Exercise prompt: Write the data out again exactly, with no pictures.

Available data:
----
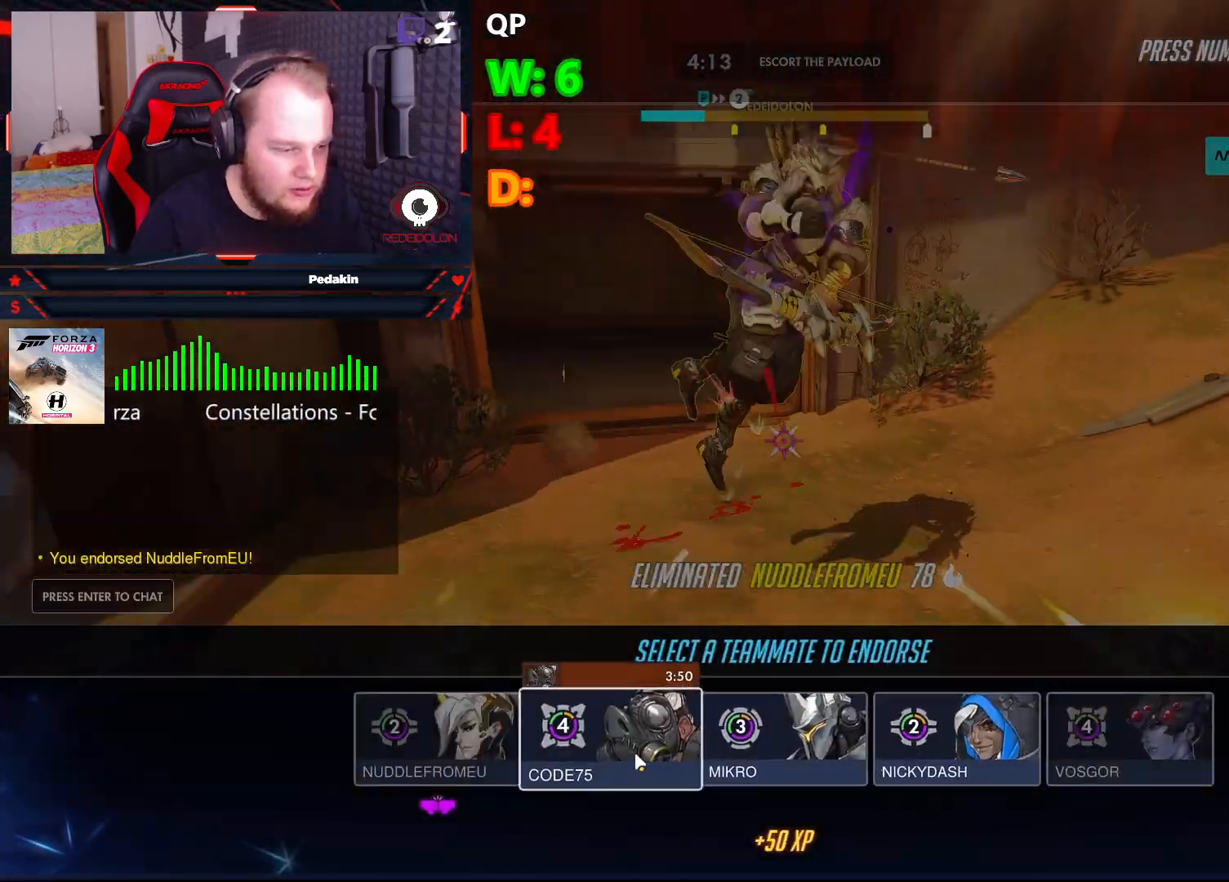
{"keys": [], "mouse": [], "events": []}
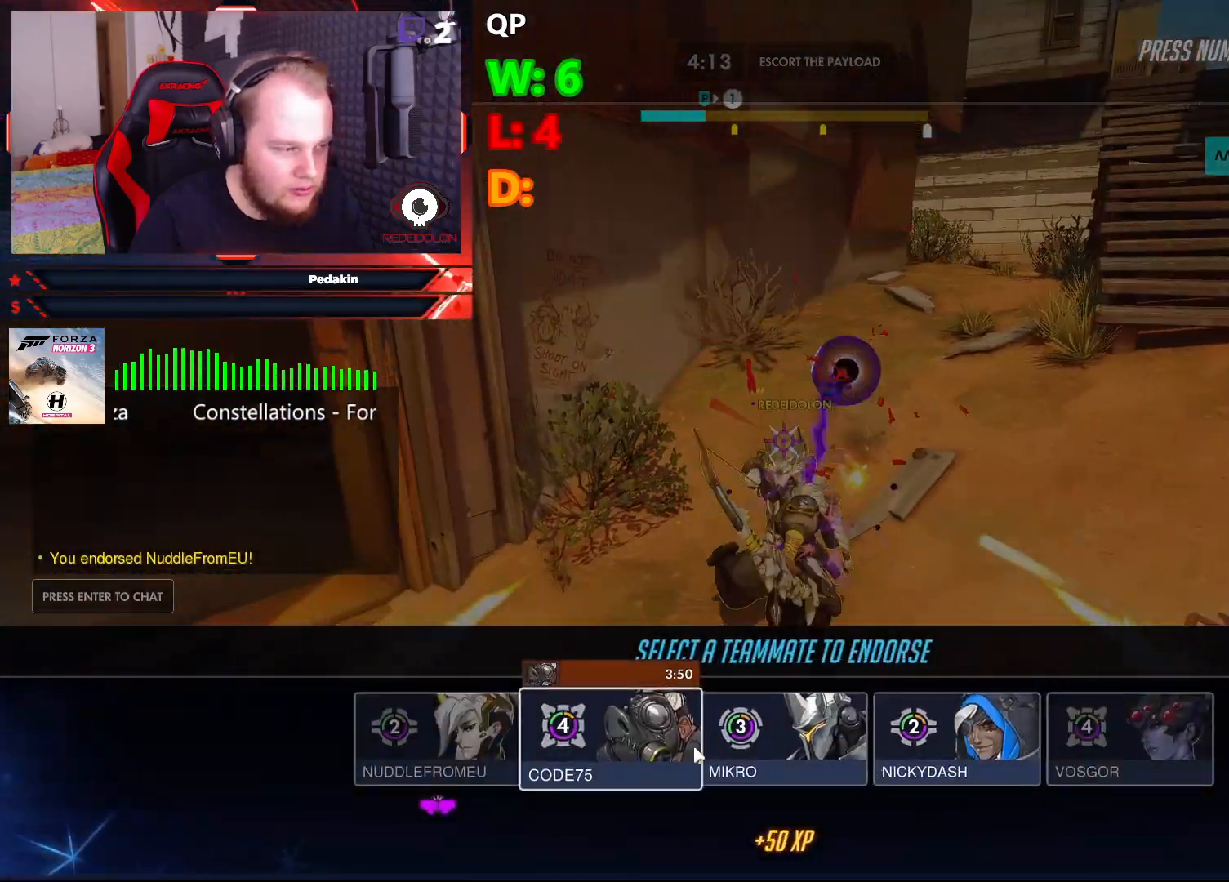
{"keys": [], "mouse": ["left"], "events": [[187, "mouse_left", "down"], [250, "mouse_left", "up"], [479, "mouse_left", "down"]]}
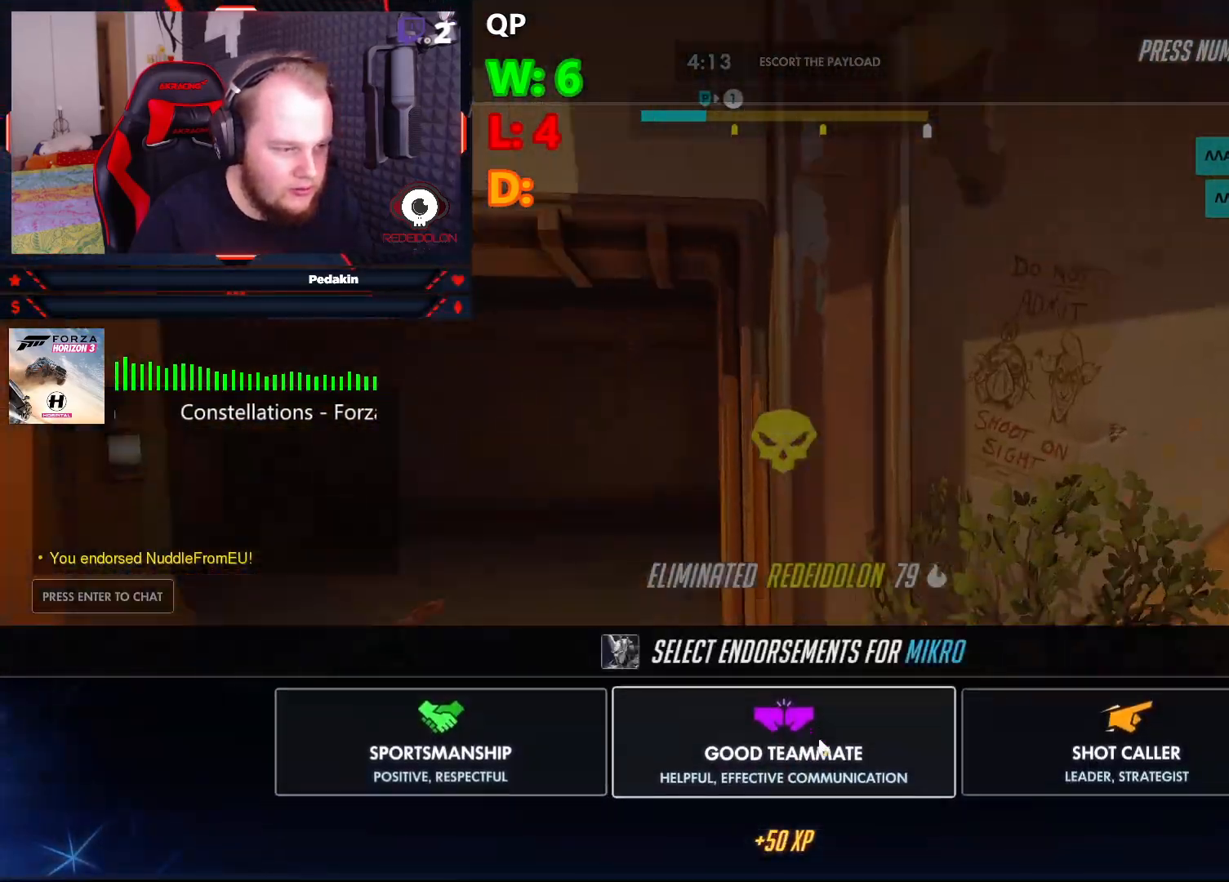
{"keys": [], "mouse": [], "events": [[20, "mouse_left", "up"]]}
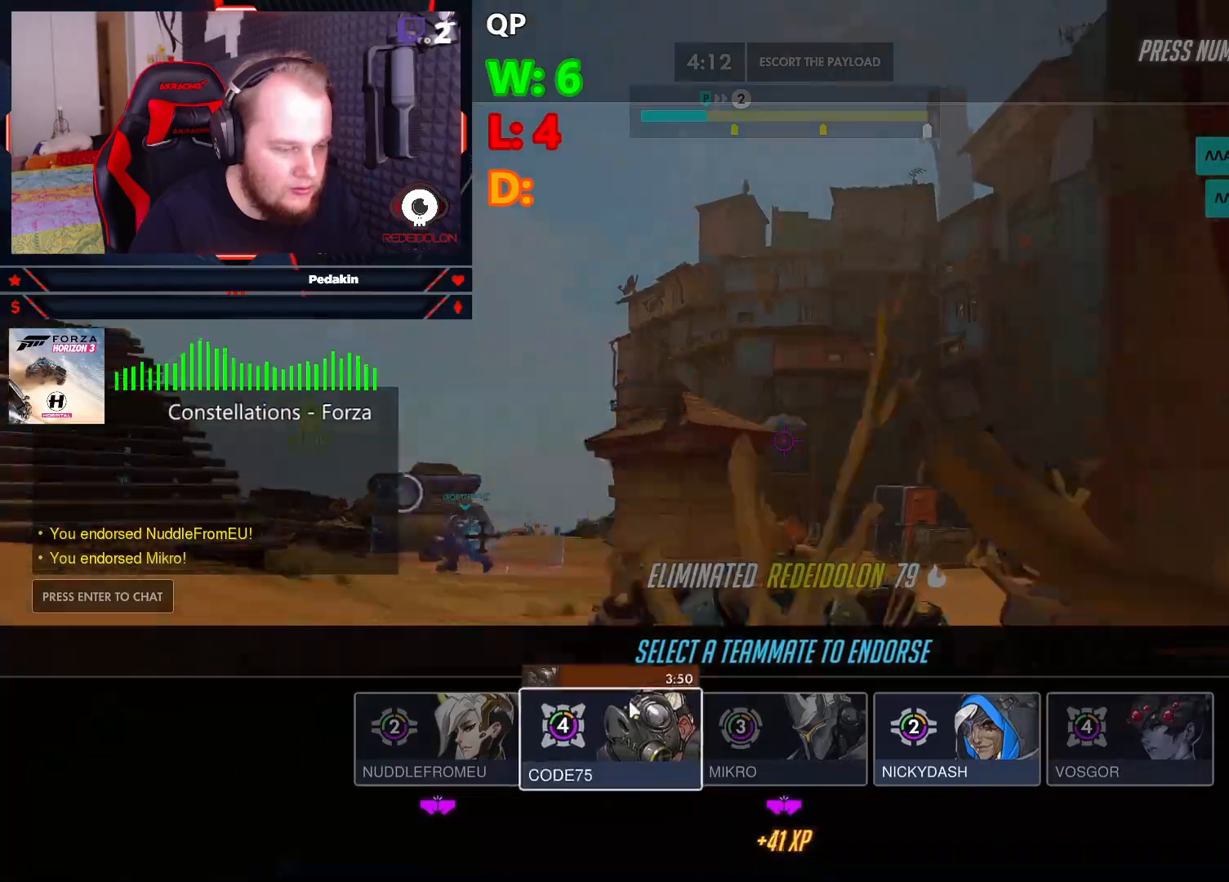
{"keys": [], "mouse": [], "events": [[229, "mouse_left", "down"], [270, "mouse_left", "up"]]}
----
Exercise result:
{"keys": [], "mouse": [], "events": []}
{"keys": [], "mouse": ["left"], "events": [[187, "mouse_left", "down"], [250, "mouse_left", "up"], [479, "mouse_left", "down"]]}
{"keys": [], "mouse": [], "events": [[20, "mouse_left", "up"]]}
{"keys": [], "mouse": [], "events": [[229, "mouse_left", "down"], [270, "mouse_left", "up"]]}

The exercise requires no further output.